Resellers are falling out of love with IPOs
Report by KPMG shows a steep fall in IPO activity this year, but there could still be an upturn
The market for Initial Public Offerings (IPO) in the UK declined by a massive 58 per cent last year, according to a report by KPMG.
The accountancy firm said that the market plummeted from £1.37bn to £569m, with fewer firms filing for
IPO. However, last year’s figures were reinforced by IPOs from telecoms firm Eircom and Halfords, which contributed a combined value of £851m.
Neil Austin, head of new issues at KPMG corporate finance, said: “Investor appetite is strong, but only for those with a compelling growth story. Five of the seven IPOs this year were in May and June, so we should expect to see a major upturn in activity during the second half of 2005.”
The report reveals similarities with an earlier KPMG report, which stated that the IPO market for 2005 was in “robust health”. (CRN, 11 April)

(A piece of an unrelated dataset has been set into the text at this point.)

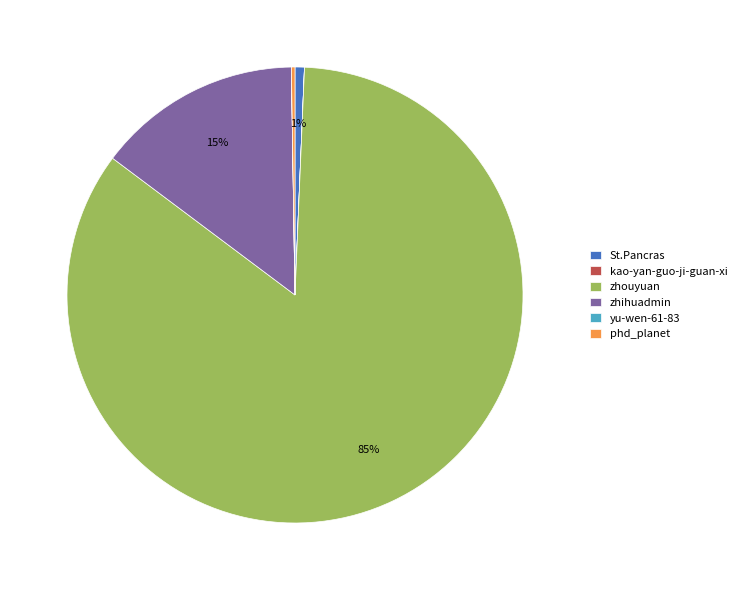

What percentage is the zhihuadmin slice, to the nearest percent?

15%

One of the most memorable IPOs of 2004 was the flotation of Google, which has so far raised roughly $84bn.
The UK Alternative Investment Market (AIM) has seen 148 new entrants since the end of May, raising a total of £1.25bn, according to KPMG. However, fewer than 15 per cent of the new entrants generated more than £20m, and the other 85 per cent raised an average value of £3m.
“The challenge for AIM will be to establish itself as the market of choice for European companies,” Austin said.
Alastair Edwards, senior analyst at Canalys, said: “The figures are representative of the channel.
“The main issue is that it has become difficult for investors to gauge the value proposition in IT companies because their operations have become so complex.”
Edwards added that IPOs are beginning to fall out of favour with resellers as a way of raising funds.
“Resellers are more inclined to look for alternative sources of funding, such as private financing,” he said.